Sunny Nwosu, the founder of the Independent Shareholders Association of Nigeria, said the regime could reduce the impact of rising debt payments by expanding the tax net, “using more empirical processes to incorporate people into the tax net is possible, as it will automatically boost government earnings.”
Mr Nwosu said this became imperative, particularly now that the fiscal position is challenged due to competing economic demands and advised that the three tiers of government reduce the governance cost to free funds for adequate debt payment.
Godwin Anono, the president of the Standard Shareholders Association of Nigeria, said the Buhari regime must stop all financial leakages in its ranks.
“All government ministries, departments and agencies saddled with generating money should block all the loopholes to boost earnings. Enforcing this suggestion will improve government revenues and ameliorate the impact of the rising percentages for debt,” said Mr Anono.
According to Debt Management Office director-general Patience Oniha, debt services are likely to increase by the end of the year due to low revenues earned by the country.

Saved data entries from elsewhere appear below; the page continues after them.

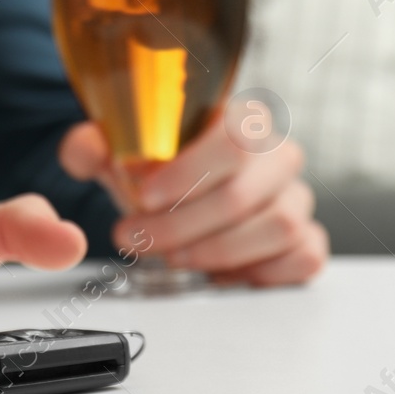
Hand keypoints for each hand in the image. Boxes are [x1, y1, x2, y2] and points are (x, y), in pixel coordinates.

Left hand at [58, 113, 327, 286]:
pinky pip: (305, 256)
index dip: (190, 172)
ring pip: (279, 226)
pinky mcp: (306, 239)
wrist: (178, 198)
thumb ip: (94, 146)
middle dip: (184, 225)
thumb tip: (88, 148)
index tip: (146, 196)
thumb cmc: (157, 172)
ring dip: (217, 251)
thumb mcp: (117, 155)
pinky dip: (261, 271)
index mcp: (239, 120)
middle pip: (247, 191)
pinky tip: (218, 273)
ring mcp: (296, 198)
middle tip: (139, 238)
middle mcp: (276, 155)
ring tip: (173, 257)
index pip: (234, 137)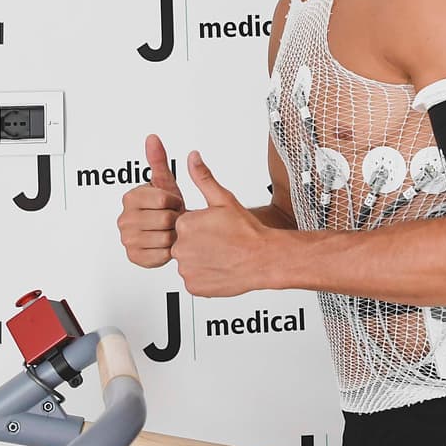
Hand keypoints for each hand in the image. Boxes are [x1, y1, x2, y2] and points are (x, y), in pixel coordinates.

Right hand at [117, 134, 185, 267]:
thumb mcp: (165, 182)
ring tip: (170, 230)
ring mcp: (127, 239)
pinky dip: (169, 251)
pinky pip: (162, 255)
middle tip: (173, 218)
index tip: (173, 202)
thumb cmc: (168, 206)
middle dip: (176, 219)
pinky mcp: (134, 257)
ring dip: (174, 236)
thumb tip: (152, 138)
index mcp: (130, 198)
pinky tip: (167, 244)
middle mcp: (124, 219)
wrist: (169, 231)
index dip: (176, 201)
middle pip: (165, 220)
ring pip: (165, 238)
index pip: (164, 199)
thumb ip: (158, 160)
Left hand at [171, 150, 268, 296]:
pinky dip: (204, 277)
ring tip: (222, 256)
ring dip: (201, 261)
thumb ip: (203, 178)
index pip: (184, 226)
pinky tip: (219, 269)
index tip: (217, 230)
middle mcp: (181, 248)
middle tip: (221, 243)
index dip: (202, 227)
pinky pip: (193, 280)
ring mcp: (187, 269)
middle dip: (200, 244)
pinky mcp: (193, 287)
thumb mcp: (224, 199)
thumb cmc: (247, 231)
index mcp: (185, 224)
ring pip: (188, 263)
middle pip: (184, 245)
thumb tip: (192, 158)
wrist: (265, 258)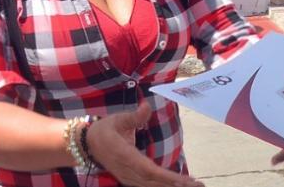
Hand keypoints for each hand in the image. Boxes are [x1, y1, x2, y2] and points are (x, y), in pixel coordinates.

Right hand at [85, 103, 203, 186]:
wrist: (86, 144)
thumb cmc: (105, 129)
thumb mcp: (118, 119)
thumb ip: (134, 116)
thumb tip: (146, 105)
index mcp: (124, 155)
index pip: (148, 170)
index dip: (167, 177)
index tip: (184, 181)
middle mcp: (126, 169)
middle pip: (153, 181)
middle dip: (175, 185)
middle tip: (198, 186)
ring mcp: (126, 176)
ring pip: (150, 185)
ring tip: (193, 186)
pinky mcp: (128, 178)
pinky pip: (146, 185)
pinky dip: (162, 186)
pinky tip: (177, 186)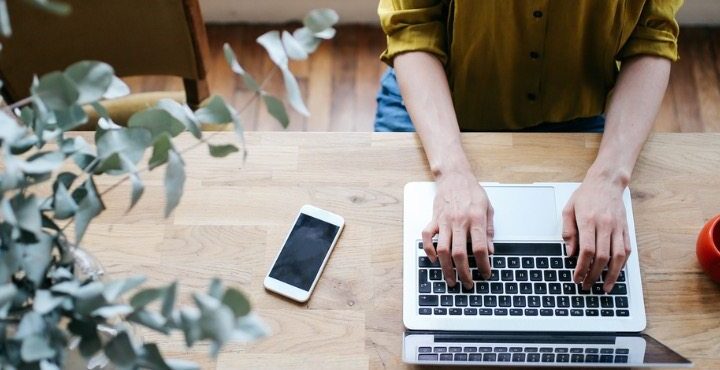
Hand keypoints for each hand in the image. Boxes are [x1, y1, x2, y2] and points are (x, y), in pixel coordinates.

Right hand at [422, 171, 494, 289]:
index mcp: (475, 218)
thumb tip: (491, 250)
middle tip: (467, 284)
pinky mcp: (434, 219)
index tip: (486, 273)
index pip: (480, 247)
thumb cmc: (471, 191)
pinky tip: (434, 259)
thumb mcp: (488, 208)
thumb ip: (488, 230)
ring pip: (443, 249)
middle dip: (464, 273)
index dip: (483, 264)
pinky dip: (429, 250)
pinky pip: (427, 237)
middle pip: (459, 253)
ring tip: (451, 280)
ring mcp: (444, 221)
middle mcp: (459, 221)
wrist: (454, 176)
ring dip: (446, 268)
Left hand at [562, 175, 630, 292]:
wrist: (606, 181)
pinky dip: (622, 264)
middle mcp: (605, 225)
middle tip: (587, 285)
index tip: (577, 278)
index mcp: (588, 221)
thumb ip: (568, 231)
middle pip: (602, 257)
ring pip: (618, 256)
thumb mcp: (569, 209)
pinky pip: (627, 250)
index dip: (582, 267)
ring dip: (612, 275)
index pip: (586, 250)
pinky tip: (616, 273)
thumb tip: (569, 253)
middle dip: (594, 275)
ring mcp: (618, 227)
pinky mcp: (626, 228)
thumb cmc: (586, 195)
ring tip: (606, 287)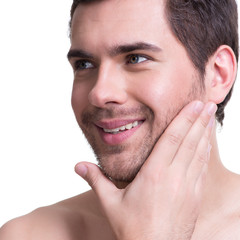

She disclosed this while appearing before the House of Representatives Committee on Debt and Loans to defend the 2023 budget of the DMO.
Ms Oniha said the regime indulged in a measure called “ways and means”, where it borrows money directly from the Central Bank of Nigeria.
The DMO chief said the international market had closed its doors to borrowing, making it difficult for Nigeria to borrow.
Ms Oniha, however, said measures were provided in the 2023 budget to service the loans, stressing that Nigeria had not defaulted so far.